(GIVEN RECORDS begins)

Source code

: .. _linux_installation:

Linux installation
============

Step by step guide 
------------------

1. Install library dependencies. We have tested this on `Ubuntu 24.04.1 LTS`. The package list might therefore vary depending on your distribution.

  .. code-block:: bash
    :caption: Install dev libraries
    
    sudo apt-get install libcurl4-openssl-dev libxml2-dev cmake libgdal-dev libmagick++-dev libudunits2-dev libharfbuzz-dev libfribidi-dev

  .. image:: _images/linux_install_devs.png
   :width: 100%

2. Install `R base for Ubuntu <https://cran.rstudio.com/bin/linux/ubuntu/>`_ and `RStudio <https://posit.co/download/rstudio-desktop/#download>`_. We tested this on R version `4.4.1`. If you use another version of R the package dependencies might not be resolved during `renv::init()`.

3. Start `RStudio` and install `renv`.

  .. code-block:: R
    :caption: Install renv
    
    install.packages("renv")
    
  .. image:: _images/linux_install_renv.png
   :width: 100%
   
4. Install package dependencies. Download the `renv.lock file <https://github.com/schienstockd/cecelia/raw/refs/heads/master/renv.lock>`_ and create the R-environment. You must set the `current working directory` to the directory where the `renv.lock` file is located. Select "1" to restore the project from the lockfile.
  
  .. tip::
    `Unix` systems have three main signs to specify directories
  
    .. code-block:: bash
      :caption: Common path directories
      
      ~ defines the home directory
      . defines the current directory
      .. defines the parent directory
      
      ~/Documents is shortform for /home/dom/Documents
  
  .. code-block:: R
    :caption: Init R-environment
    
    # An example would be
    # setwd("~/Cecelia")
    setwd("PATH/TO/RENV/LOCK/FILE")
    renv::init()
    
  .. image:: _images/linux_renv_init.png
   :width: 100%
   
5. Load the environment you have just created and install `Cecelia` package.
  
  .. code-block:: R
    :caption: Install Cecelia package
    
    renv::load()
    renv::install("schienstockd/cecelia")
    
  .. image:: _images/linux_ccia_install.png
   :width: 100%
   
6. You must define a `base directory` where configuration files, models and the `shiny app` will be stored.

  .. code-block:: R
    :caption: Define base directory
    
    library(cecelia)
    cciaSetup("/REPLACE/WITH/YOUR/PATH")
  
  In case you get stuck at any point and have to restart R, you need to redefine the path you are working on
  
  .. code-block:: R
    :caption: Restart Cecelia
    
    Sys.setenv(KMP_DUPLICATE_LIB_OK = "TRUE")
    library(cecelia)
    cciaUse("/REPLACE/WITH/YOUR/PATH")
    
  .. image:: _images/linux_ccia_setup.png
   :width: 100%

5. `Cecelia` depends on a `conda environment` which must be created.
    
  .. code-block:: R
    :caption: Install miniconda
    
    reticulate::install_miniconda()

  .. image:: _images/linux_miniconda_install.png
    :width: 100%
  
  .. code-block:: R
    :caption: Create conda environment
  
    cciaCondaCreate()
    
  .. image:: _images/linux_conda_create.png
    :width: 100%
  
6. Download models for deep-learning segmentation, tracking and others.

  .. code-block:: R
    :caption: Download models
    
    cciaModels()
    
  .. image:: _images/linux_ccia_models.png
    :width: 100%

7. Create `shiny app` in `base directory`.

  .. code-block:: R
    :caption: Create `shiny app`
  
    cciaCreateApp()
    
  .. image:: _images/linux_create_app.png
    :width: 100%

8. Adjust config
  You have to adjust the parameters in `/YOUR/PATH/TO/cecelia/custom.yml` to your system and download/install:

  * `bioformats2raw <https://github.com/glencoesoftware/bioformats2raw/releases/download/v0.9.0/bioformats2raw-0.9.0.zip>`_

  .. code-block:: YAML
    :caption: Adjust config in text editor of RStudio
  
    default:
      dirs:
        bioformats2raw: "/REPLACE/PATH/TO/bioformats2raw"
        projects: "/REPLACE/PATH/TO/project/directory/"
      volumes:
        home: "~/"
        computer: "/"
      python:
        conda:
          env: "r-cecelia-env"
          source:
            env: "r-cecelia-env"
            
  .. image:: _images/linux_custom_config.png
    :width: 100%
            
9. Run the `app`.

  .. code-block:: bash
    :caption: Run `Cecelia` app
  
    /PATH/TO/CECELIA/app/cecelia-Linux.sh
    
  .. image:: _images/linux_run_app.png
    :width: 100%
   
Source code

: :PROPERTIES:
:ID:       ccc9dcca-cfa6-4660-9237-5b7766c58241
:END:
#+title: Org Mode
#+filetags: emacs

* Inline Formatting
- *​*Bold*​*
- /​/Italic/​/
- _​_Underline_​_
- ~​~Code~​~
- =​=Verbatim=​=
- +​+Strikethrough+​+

(GIVEN RECORDS ends)

◆ WORK ORDER
What is needed is the number of lines in the records that contain the string "defines", stated with nothing else.

◆ TASK ANSWER
3